Work to be completed: Among the lines below, output only those between the line holding "Table 2. References" and the line holding "Table 4. Summary", inclusive, exactly as written and with no pictures.

[Records shown Boundary: Start]

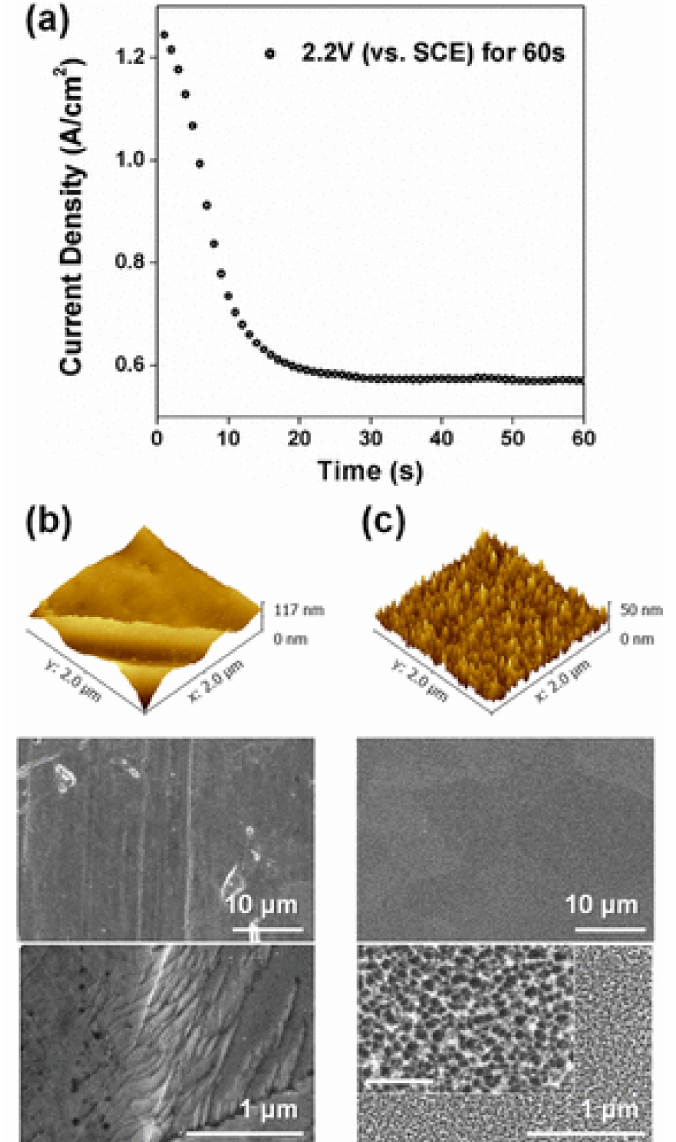
Figure 11. Structure characterization of stainless steel 316L surfaces after electrochemical modification: ( a ) potentiostatic polarization at an anodic potential of 2.2 V (vs. a saturated calomel electrode (SCE)) for fabricating a nanotextured SS316L (Nanotexturized-SS316L) surface. Three-dimensional AFM topography profiles and SEM images of: ( b ) as received (AR-SS316L); and ( c ) nanotextured (NT- SS316L) surfaces. The scale bar of the inset SEM image is 200 nm. Figure derived from the work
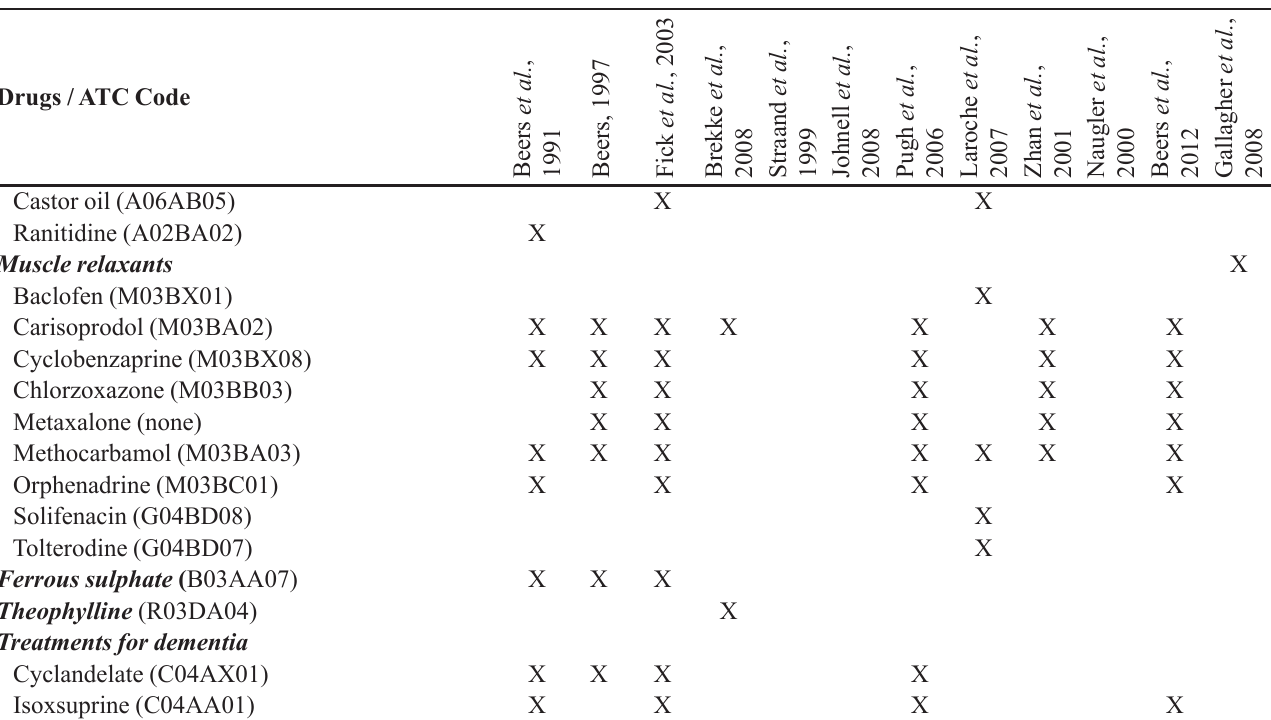
TABLE I - List of potentially inappropriate medications (PIM) for the elderly that should be avoided irrespective of diagnosis or clinical condition, according to the methods identified in PAHO (available in: http://regional.bvsalud.org/php/index.php), Lilacs and Pubmed databases, during the period between February and March 2010 (n=12) (cont.)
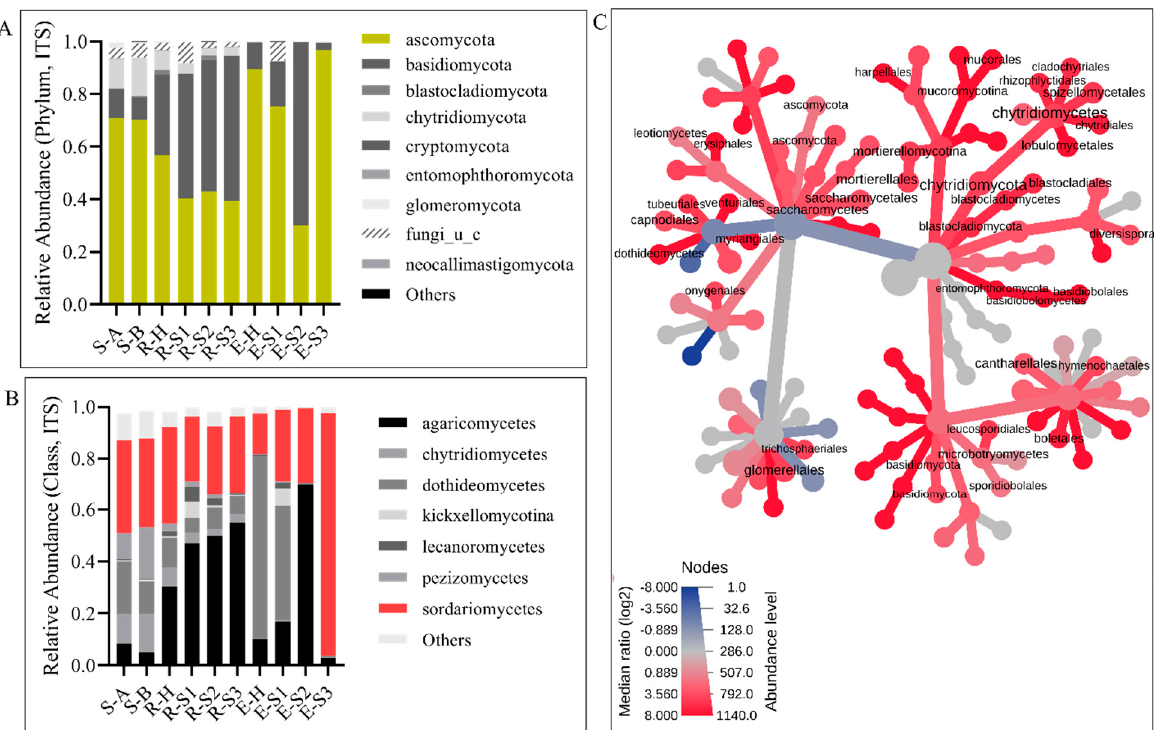
Figure 3. The effect of taproot decline disease on the soybean root mycobiome. ( A , B ) The bar graphs report the relative abundance of fungal taxa at the phylum ( A ) and class level ( B ) in bulk soil (S-A and S-B), rhizosphere (R-H, R-S1 to R-S3), and endosphere (E-H and E-S1 to E-S3) mycobiomes of healthy and TRD-symptomatic soybean. Only taxa with the highest abundance are shown. ( C ) Heat tree visualization of taxonomic differences between rhizosphere and endosphere mycobiomes. Blue and red indicate that corresponding taxa are lower and higher in the rhizosphere compared with the endosphere. The color gradient and the size of the node, edge, and label are based on the log 2 ratio of median abundance.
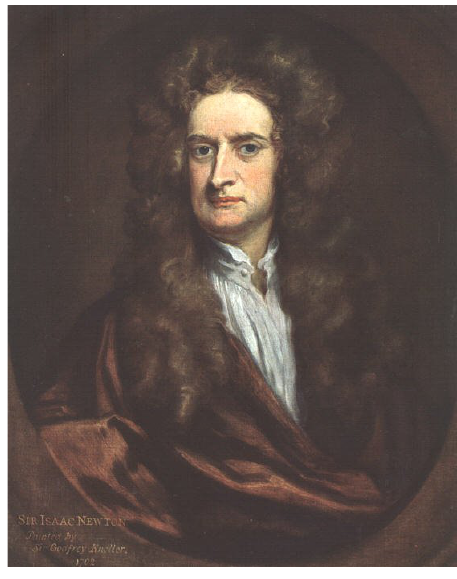
Figure 4: One of Kneller’s portaits of Newton. Second Law The alteration of motion is proportional to the motive force impressed; and is made in the direction of the right line in which that force is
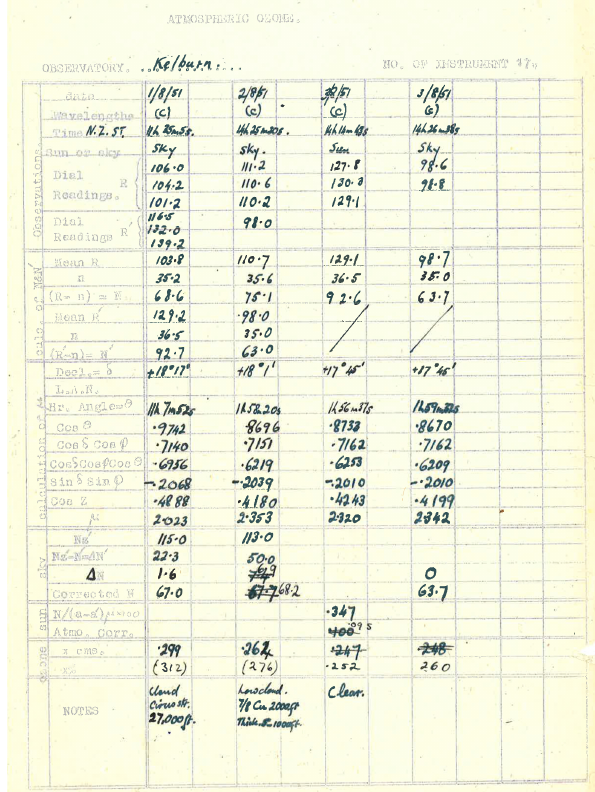
Figure 2. Original data sheet from Wellington, NZ.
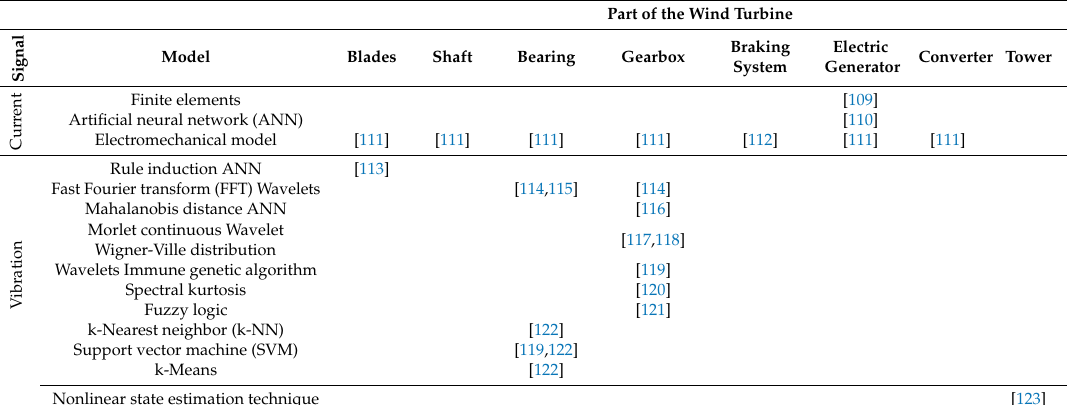
Table 2. References on Applications of mathematical models (MatMs) for Failure Diagnosis in Wind Turbines.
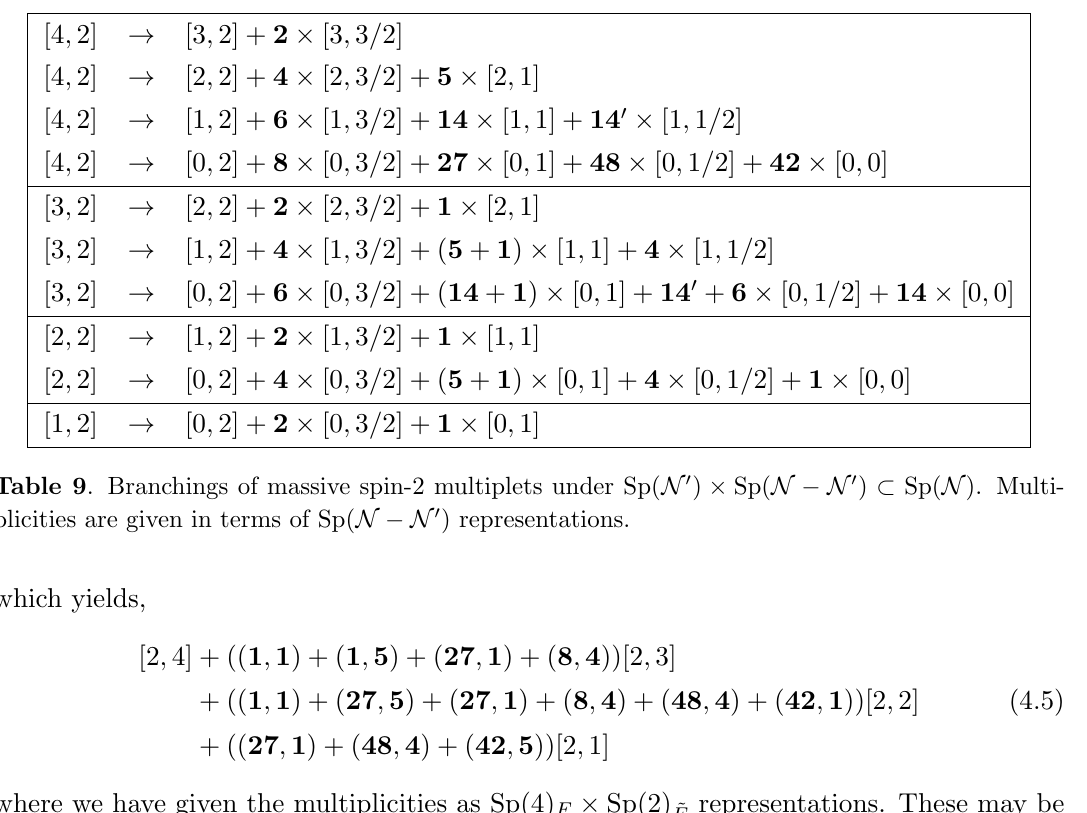
Table 8 . Some relevant products of massive long multiplets.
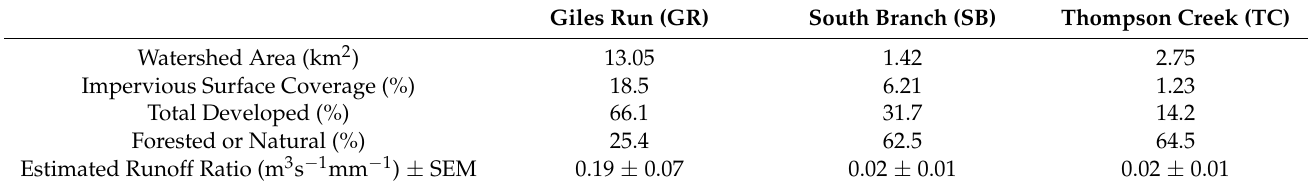
Table 1. Watershed Characteristics for Each Stream. SEM = Standard error of the mean.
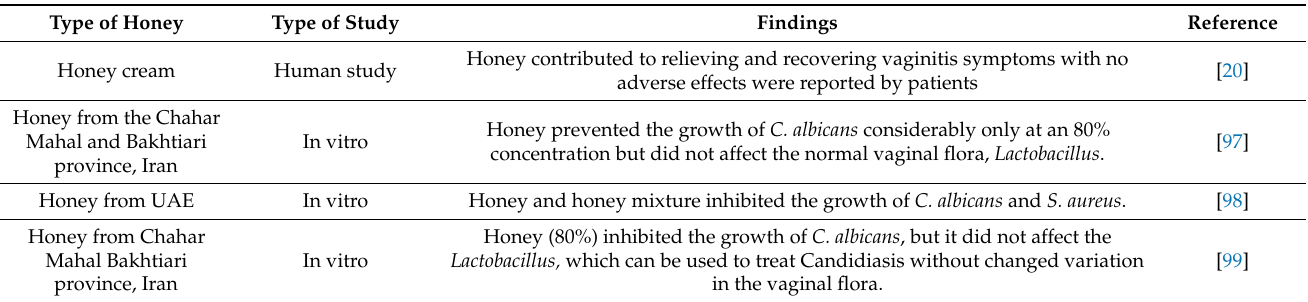
Table 4. Summary of the roles of honey as a vulvovaginal candidiasis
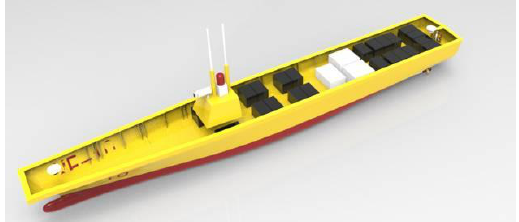
Figure 12. Conceptual design of the large-scale model arrangement. Figure 13. Sensors arrangement on the large-scale model.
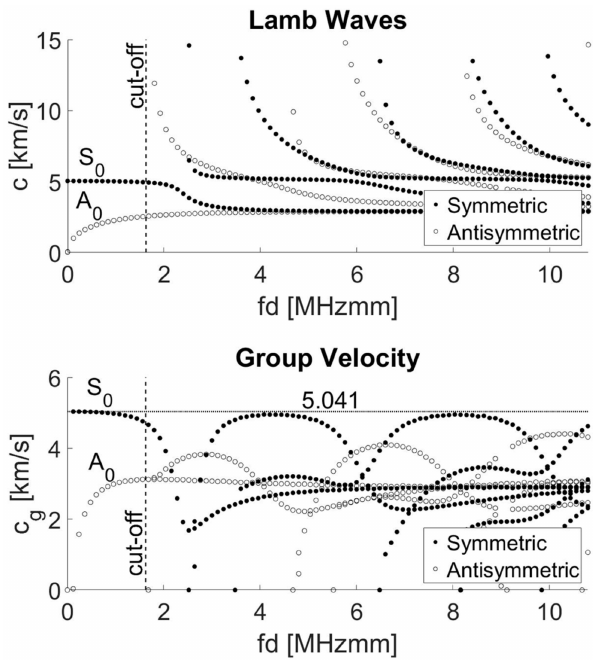
Figure 4. Rayleigh–Lamb curves: ( top ) wave speed and ( bottom ) group velocity dispersion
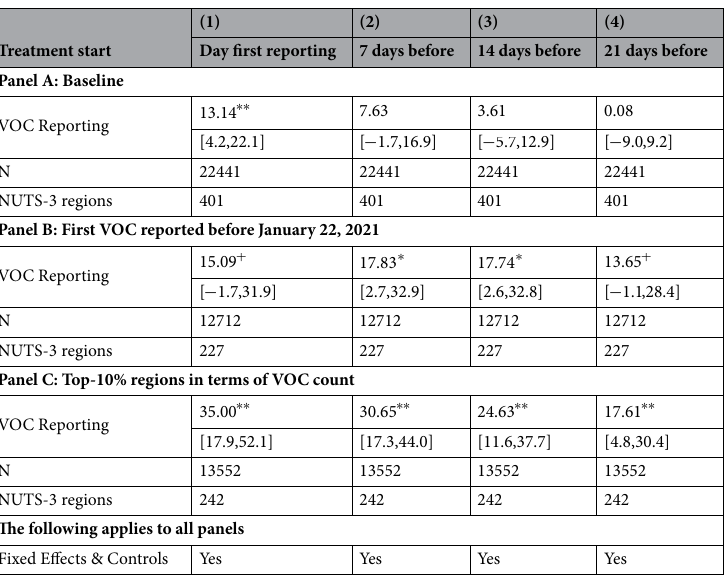
Table 1. Difference-in-difference estimations for association between first reporting of variants of concern (VOC) and 7-day incidence rates at the local area level in Germany. Across columns, the dependent variable is the 7-day incidence rate in a NUTS-3 region at a given day. We always consider the time period between November 15, 2020 and February 4, 2021. In Panel A, we take into account all 401 NUTS-3 regions in Germany. By February 4, 2021, 204 NUTS-3 regions reported a VOC case and 197 did not (Panel B: 30 NUTS-3 regions with at least one reported VOC case before January 22, 2021; Panel C: 45 NUTS-3 regions belonging to the top 10% of sample regions in terms of VOC count). In Panel A, VOC Reporting is a dummy variable defined as one if a VOC case has been reported in a NUTS-3 region, else zero (Panel B: VOC Reporting is one if a VOC case has been reported before January 22; Panel C, VOC Reporting is one if a regions belongs to the top-10% regions in terms of VOC count). Some observations have been dropped because we lack information on some control variables (e.g., on Daily mobility change in relation to 2019 for December 4–7, 2020). We include NUTS-3 and day fixed effects and a linear and a squared trend for four different NUTS-3 region types. We also control for a 1 day, a 7-days and a 14-days lag of the following variables: first, the reported SARS-CoV-2 cases within the previous 7 days, second, the reported SARS-CoV-2 cases within the previous 7 days in neighboring NUTS-3 regions, third, the daily mean temperature at 2 m above ground in ◦ C , and fourth, the daily mobility change in relation to 2019. We include (but do not show) a constant in all regressions. 95% confidence interval based on clustered SE (on NUTS-2 level) in parentheses; + p < 0.1 , 0.05 , 0.01 ∗ p < ∗∗ p <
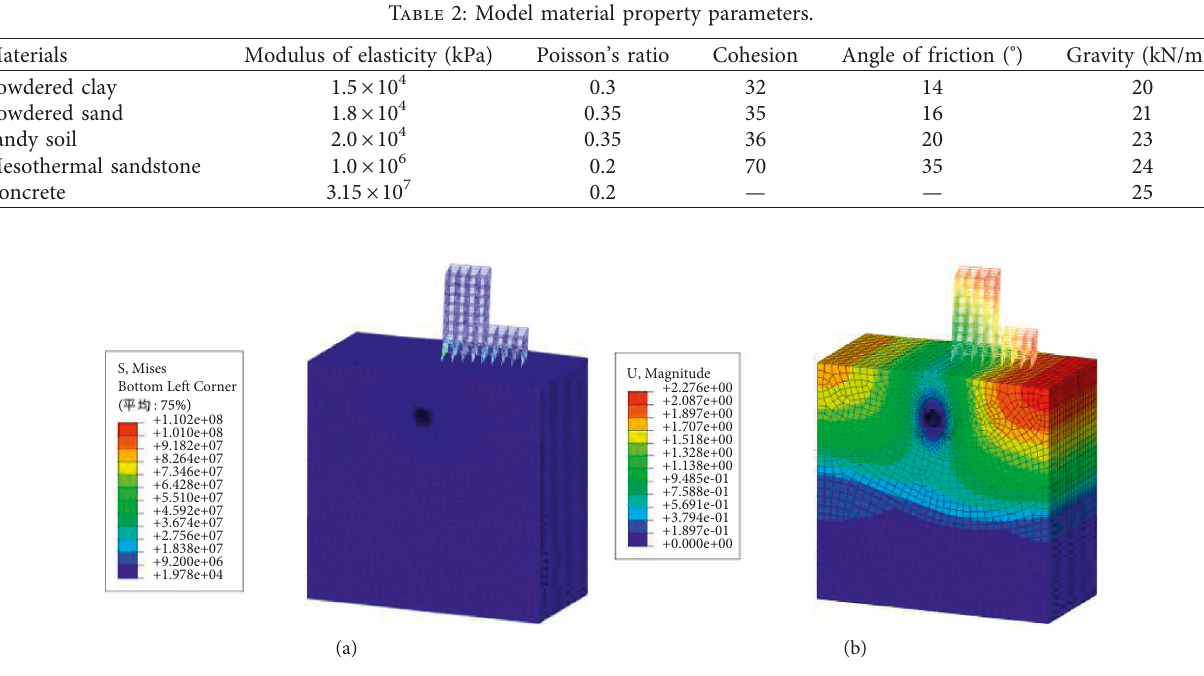
Figure 8: First static analysis results of the tunneling model. (a) Stress cloud diagram. (b) Displacement cloud map.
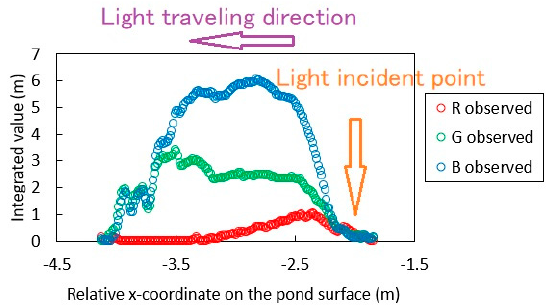
Figure 18. Displays of integrated RGB data for image analyses. The x-coordinate on the horizontal axis was depicted in the relative coordinate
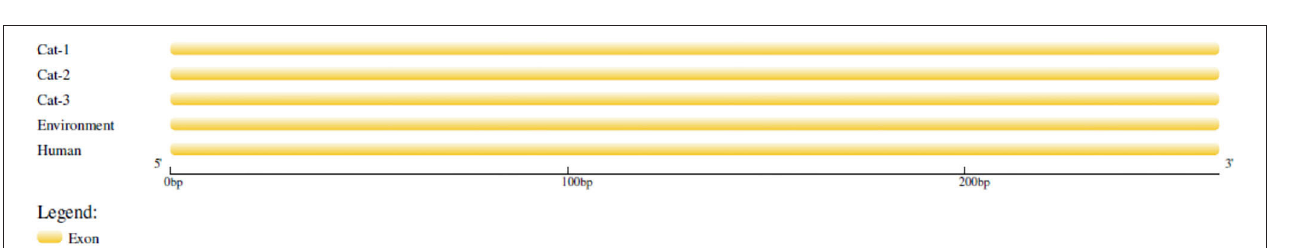
FIGURE 8 | Gene structure of Staphylococcus aureus mecA gene amplified fragment.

[Records shown Boundary: End]

Task answer:
Table 2. References on Applications of mathematical models (MatMs) for Failure Diagnosis in Wind Turbines.
Table 8 . Some relevant products of massive long multiplets.
Table 1. Watershed Characteristics for Each Stream. SEM = Standard error of the mean.
Table 4. Summary of the roles of honey as a vulvovaginal candidiasis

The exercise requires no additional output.